At the moment I am still going to modify the original dqn_tf_policy.py so that there are least number of moving pieces that can break. Then I will try this approach perhaps. Suggestions?
However, before I do all this, I am still stuck at the model output layer part where I receive the q-values
@sven1977 re-above. What I am stuck at is that the custom model outputs not 1 set of Q-values, but multiple (equal to the discount factors I want to use e.g. 3 below). Complete callback is here and custom model here on the GitHub Issue (should we keep it here or there?).
ValueError: Layer model expects 1 input(s), but it received 3 input tensors.
Now I know that this is exactly what my model outputs, but I am having trouble making my model interface with the compute-q-values function. It should be a simple fix, but I am lost (and a newbie).

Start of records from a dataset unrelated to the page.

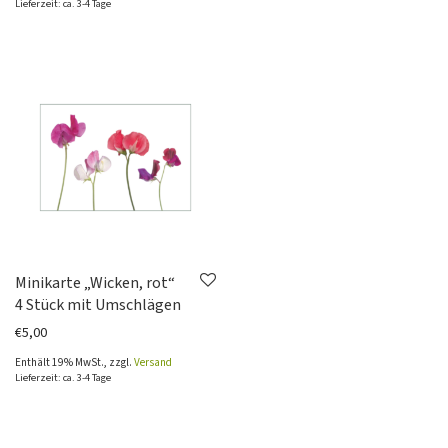
Lieferzeit: ca. 3-4 Tage
Minikarte „Wicken, rot“
4 Stück mit Umschlägen
€
5,00
Enthält 19% MwSt., zzgl.
Versand
Lieferzeit: ca. 3-4 Tage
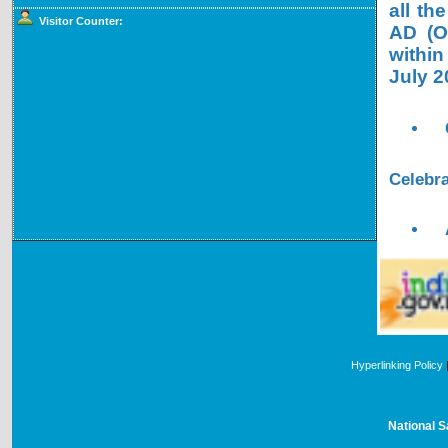
all th
Visitor Counter:
AD (OL
within
July 2
Celebra
Hyperlinking Policy
National S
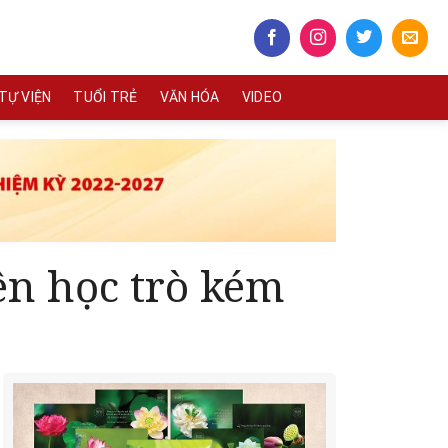
TỰ VIỆN
TUỔI TRẺ
VĂN HÓA
VIDEO
ên học trò kém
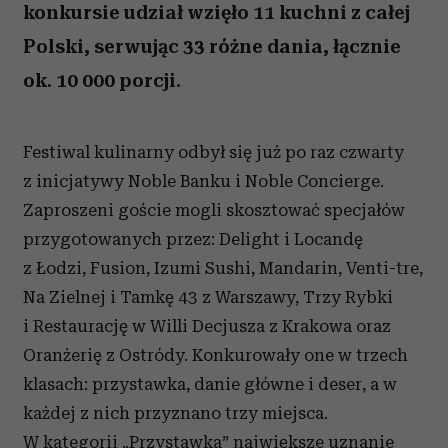
konkursie udział wzięło 11 kuchni z całej
Polski, serwując 33 różne dania, łącznie
ok. 10 000 porcji.
Festiwal kulinarny odbył się już po raz czwarty
z inicjatywy Noble Banku i Noble Concierge.
Zaproszeni goście mogli skosztować specjałów
przygotowanych przez: Delight i Locandę
z Łodzi, Fusion, Izumi Sushi, Mandarin, Venti-tre,
Na Zielnej i Tamkę 43 z Warszawy, Trzy Rybki
i Restaurację w Willi Decjusza z Krakowa oraz
Oranżerię z Ostródy. Konkurowały one w trzech
klasach: przystawka, danie główne i deser, a w
każdej z nich przyznano trzy miejsca.
W kategorii „Przystawka” największe uznanie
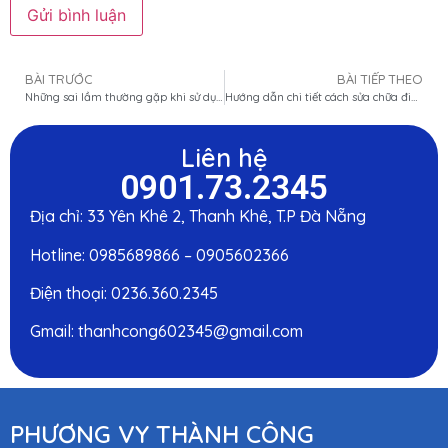
BÀI TRƯỚC
BÀI TIẾP THEO
Những sai lầm thường gặp khi sử dụng máy lạnh và cách khắc phục
Hướng dẫn chi tiết cách sửa chữa điện nước tại nhà cho người mới
Liên hệ
0901.73.2345
Địa chỉ: 33 Yên Khê 2, Thanh Khê, T.P Đà Nẵng
Hotline: 0985689866 – 0905602366
Điện thoại: 0236.360.2345
Gmail: thanhcong602345@gmail.com
PHƯƠNG VY THÀNH CÔNG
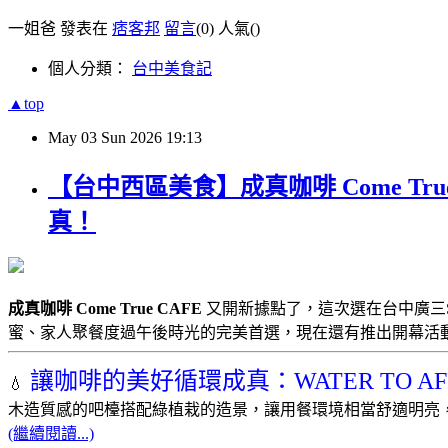
一姐爸 發表在
痞客邦
留言
(0)
人氣(
)
個人分類：
台中美食記
▲top
May
03
Sun
2026
19:13
【台中西區美食】成真咖啡 Come T
真！
成真咖啡 Come True CAFE
又開新據點了，這次選在台中廣三
蜜、家人聚餐度過午後時光的完美首選，現在還有推出開幕活
讓咖啡的美好循環成真：WATER TO AF
💧
木造質感的吧檯搭配綠植栽的造景，讓用餐環境相當舒適明亮
(繼續閱讀...)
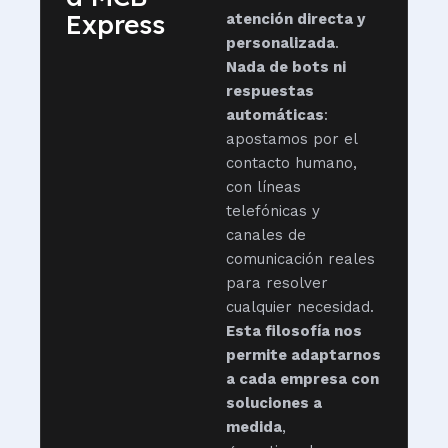
Express
atención directa y
personalizada
.
Nada de bots ni
respuestas
automáticas
:
apostamos por el
contacto humano,
con líneas
telefónicas y
canales de
comunicación reales
para resolver
cualquier necesidad.
Esta filosofía nos
permite adaptarnos
a cada empresa con
soluciones a
medida
,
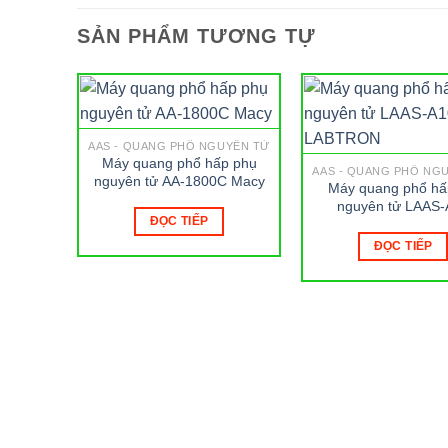
SẢN PHẨM TƯƠNG TỰ
AAS - QUANG PHỔ NGUYÊN TỬ
Máy quang phổ hấp phụ
AAS - QUANG PHỔ NG
nguyên tử AA-1800C Macy
Máy quang phổ hấ
nguyên tử LAAS-
ĐỌC TIẾP
LABTRON
ĐỌC TIẾP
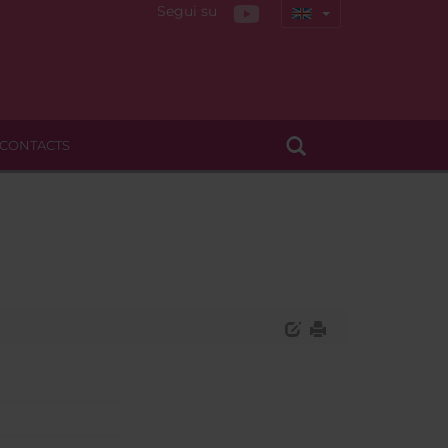
Segui su
CONTACTS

Should I:
Concatenate all the q-value layers into one and output that? At the moment I am not doing this, because the original paper didn’t and more importantly because then I am not sure how loss will flow propagate.
Most importantly, what change should I do to receive a list of q-value tensors? Should i change the shape in self.model_out or make it a List[TensorType] input in get_q_value_distributions()? (I have tried and failed with these approaches). I know this function outputs the action_scores at this place and once I have those multiple q-value tensors, my life would be easier.
Closing this issue. I had to subclass my custom model to the TFModelV2 instead of Distributional_Q_TF_Model as the config[“num_outputs”] was messing up with my code.
One thing that added to the confusion is that usually the output of the model in case of DQN is num_actions, but the way RLlib default settings are set up, it is num_outputs, which is the size of the last hidden layer (512 in classic literature i.e. DQN). RLlib allows modularity between conv_nets and MLPs through the config settings, which may be oblivious to a new user.